Septembre 2026 : une hausse mondiale qui renforce la pression sur le budget alimentation
Selon l'Organisation des Nations unies pour l'alimentation et l'agriculture (FAO), l'indice des prix alimentaires est remonté en juillet, avec une hausse de 0,6 % sur un mois et de 1 % sur un an. Ce mouvement est principalement tiré par la montée des cours du sucre (+5,6 %), des céréales (+3,4 %) et des huiles végétales (+2 %).
Ces évolutions s'inscrivent dans un double contexte : d'une part des événements climatiques (vagues de chaleur et sécheresses) qui affectent les récoltes en Europe et ailleurs ; d'autre part un contexte géopolitique qui pèse sur les flux commerciaux, notamment ceux impliquant la mer Noire pour les céréales.

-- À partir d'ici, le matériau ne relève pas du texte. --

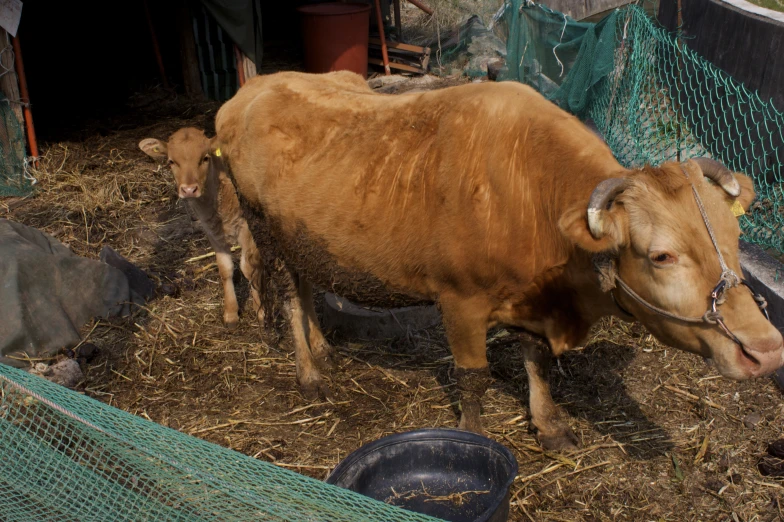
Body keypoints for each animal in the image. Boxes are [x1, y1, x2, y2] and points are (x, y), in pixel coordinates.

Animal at [214, 71, 784, 448]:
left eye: (735, 237)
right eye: (661, 255)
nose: (766, 349)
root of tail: (251, 89)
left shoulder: (534, 305)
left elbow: (536, 361)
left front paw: (549, 423)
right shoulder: (459, 301)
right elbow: (474, 378)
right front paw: (474, 438)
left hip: (305, 238)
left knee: (307, 288)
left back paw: (322, 347)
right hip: (265, 230)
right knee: (289, 296)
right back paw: (308, 370)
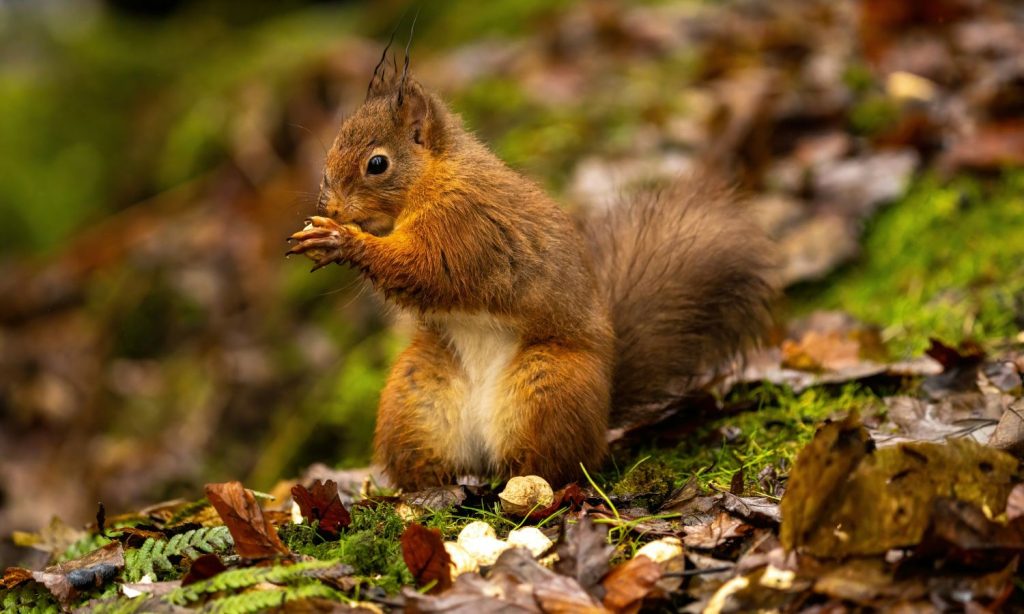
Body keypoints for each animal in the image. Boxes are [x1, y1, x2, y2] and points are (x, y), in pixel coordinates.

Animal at [288, 64, 774, 491]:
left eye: (377, 164)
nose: (330, 206)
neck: (434, 176)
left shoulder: (464, 226)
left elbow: (426, 269)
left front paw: (342, 240)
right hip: (415, 396)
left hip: (547, 388)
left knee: (551, 465)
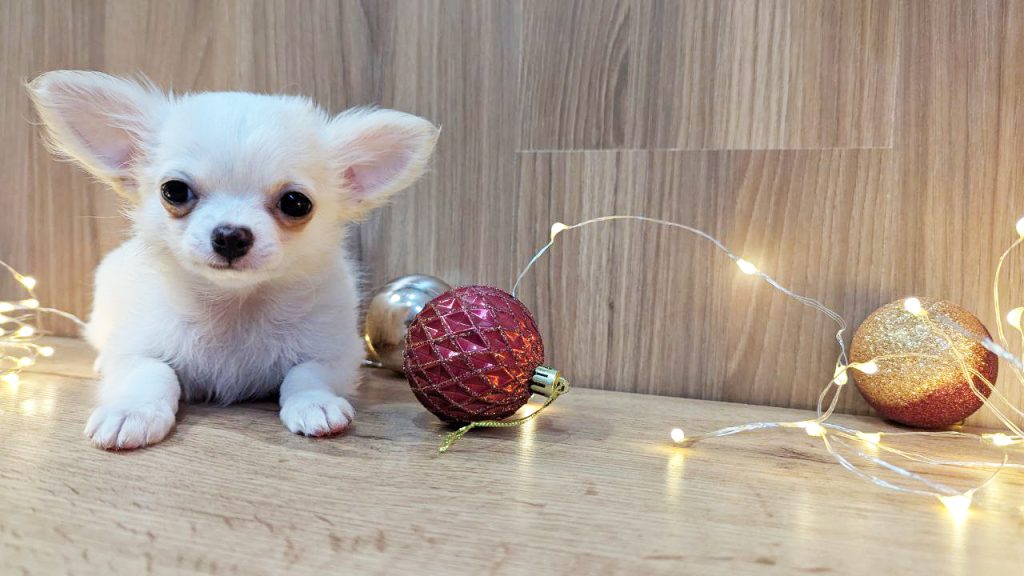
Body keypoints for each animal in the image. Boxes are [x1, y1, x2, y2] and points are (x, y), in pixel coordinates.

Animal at [28, 71, 438, 450]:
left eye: (296, 203)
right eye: (174, 191)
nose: (230, 235)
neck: (234, 305)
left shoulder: (337, 352)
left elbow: (305, 375)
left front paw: (315, 404)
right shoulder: (136, 348)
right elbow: (153, 373)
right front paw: (131, 411)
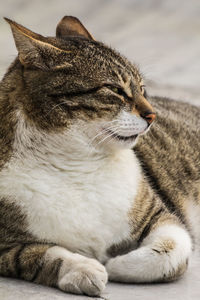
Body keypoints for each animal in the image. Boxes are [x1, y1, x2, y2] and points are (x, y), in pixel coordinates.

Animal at [0, 15, 199, 296]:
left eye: (142, 88)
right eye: (114, 89)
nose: (152, 115)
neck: (78, 163)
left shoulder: (161, 215)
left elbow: (172, 249)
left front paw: (116, 265)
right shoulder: (6, 246)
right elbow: (38, 255)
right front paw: (84, 269)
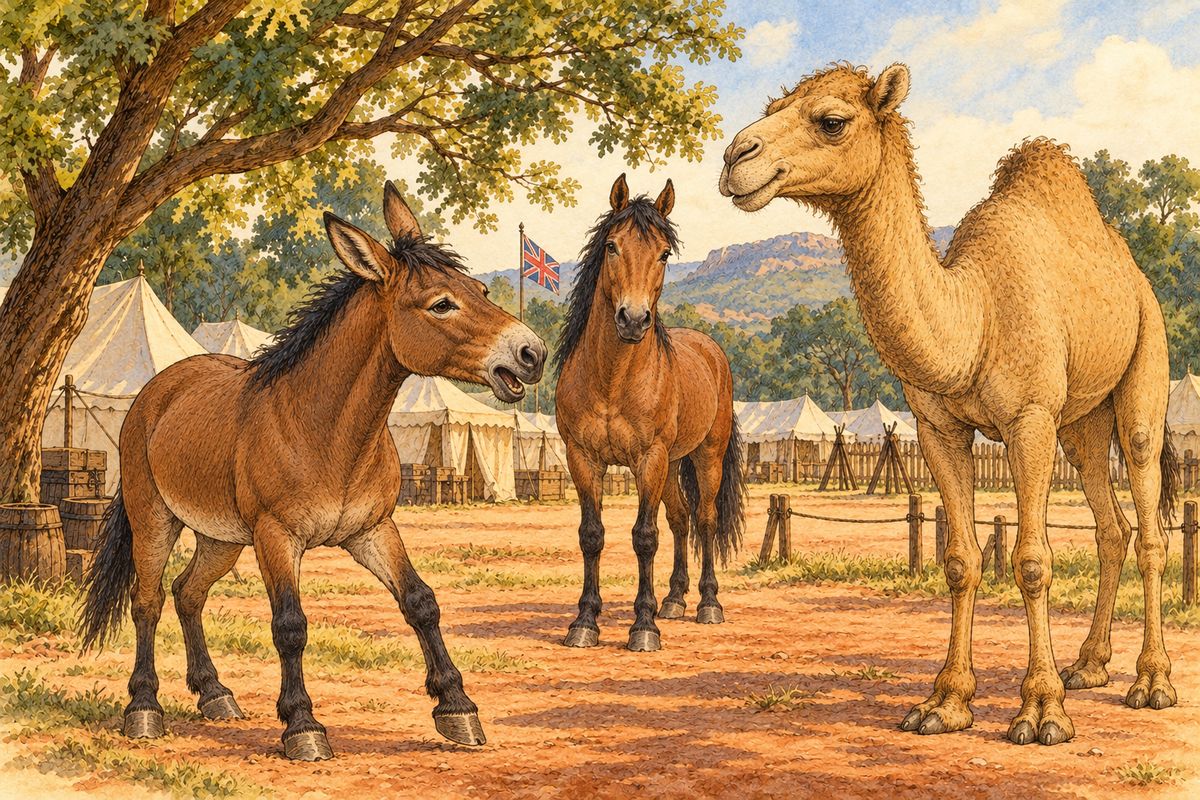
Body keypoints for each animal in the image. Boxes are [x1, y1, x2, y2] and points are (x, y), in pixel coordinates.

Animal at [79, 182, 546, 761]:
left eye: (479, 288)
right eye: (442, 303)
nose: (531, 353)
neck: (323, 429)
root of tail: (157, 390)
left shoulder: (373, 530)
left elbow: (420, 602)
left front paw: (457, 708)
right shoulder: (277, 537)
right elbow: (290, 625)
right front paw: (302, 725)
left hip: (221, 538)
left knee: (188, 593)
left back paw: (215, 694)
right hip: (155, 521)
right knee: (148, 601)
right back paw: (144, 708)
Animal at [554, 174, 746, 652]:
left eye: (663, 254)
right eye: (612, 246)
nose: (634, 319)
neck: (612, 380)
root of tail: (711, 350)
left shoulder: (649, 459)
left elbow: (644, 537)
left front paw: (643, 626)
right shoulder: (583, 459)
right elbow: (592, 535)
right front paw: (584, 622)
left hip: (704, 458)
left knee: (705, 520)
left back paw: (707, 604)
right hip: (674, 464)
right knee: (680, 520)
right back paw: (674, 600)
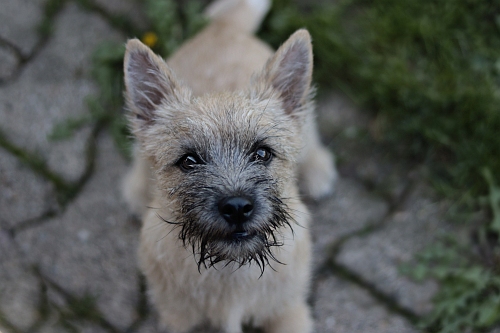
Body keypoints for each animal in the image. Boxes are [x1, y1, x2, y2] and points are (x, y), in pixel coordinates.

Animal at [123, 0, 338, 330]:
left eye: (262, 153)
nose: (237, 208)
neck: (230, 271)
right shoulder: (177, 318)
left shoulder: (288, 311)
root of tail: (223, 27)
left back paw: (317, 172)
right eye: (188, 160)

- Le blé affiche une hausse importante : +5,8 % en juillet et +9,9 % sur un an.
- Le maïs progresse de 3,6 %, affecté par la conjonction entre prix de l'énergie et canicule.
- Les huiles végétales atteignent leur plus haut niveau depuis juin 2022, poussées notamment par la demande de biodiesel en Indonésie et la hausse du pétrole brut.
- À l'inverse, les prix de la viande ont reculé de 2,8 % en juillet, premier repli mensuel de l'année.
Ces chiffres ont des conséquences directes sur le pouvoir d'achat. La hausse du prix des céréales et du sucre pèse sur les produits transformés (pains, pâtisseries, plats préparés), tandis que la flambée des huiles végétales concerne les marges de l'industrie agroalimentaire et, par ricochet, les prix en rayon.
"inquiétudes accrues concernant la poursuite des perturbations des flux d'exportation en mer Noire"
La FAO pointe par ailleurs des risques persistants sur les lignes d'approvisionnement : si les exportations depuis et vers les zones de production restent perturbées, les cours pourraient rester volatils et alimenter des hausses supplémentaires.
Ce que cela signifie pour les ménages
Concrètement, cette remontée des cours n'affecte pas tous les postes du panier alimentaire de la même façon. Les produits à base de céréales et les aliments industriels contenant du sucre ou des huiles végétales devraient être les plus exposés. En revanche, la baisse observée des prix de la viande pour juillet peut atténuer l'effet global sur certains achats.
Plusieurs facteurs pourraient amplifier ou tempérer l'impact final en magasin :
- les décisions des transformateurs et distributeurs (marges, promotions) ;
- la persistance des phénomènes climatiques défavorables ;
- l'évolution des tensions géopolitiques affectant les capacités d'exportation.
| Produit | Variation en juillet | Évolution annuelle |
|---|---|---|
| Indice FAO global | +0,6 % (mois) | +1 % (an) |
| Sucre | +5,6 % | — |
| Céréales | +3,4 % | — |
| Blé | +5,8 % | +9,9 % |
| Maïs | +3,6 % | — |
| Huiles végétales | +2 % | — |
| Viande | -2,8 % | — |
Face à ces dynamiques, les pouvoirs publics et les acteurs économiques disposent de leviers variés : surveillance accrue des approvisionnements, aides ciblées aux ménages vulnérables, ou encore mesures pour limiter la spéculation sur les marchés agricoles. Pour les consommateurs, la vigilance porte surtout sur la composition des courses : privilégier les produits de saison et comparer les prix peut atténuer l'effet des fluctuations à court terme.
À moyen terme, la conjonction des changements climatiques et des risques géopolitiques incite à s'attendre à une volatilité accrue des prix alimentaires, ce qui oblige à anticiper des tensions répétées sur le budget des foyers.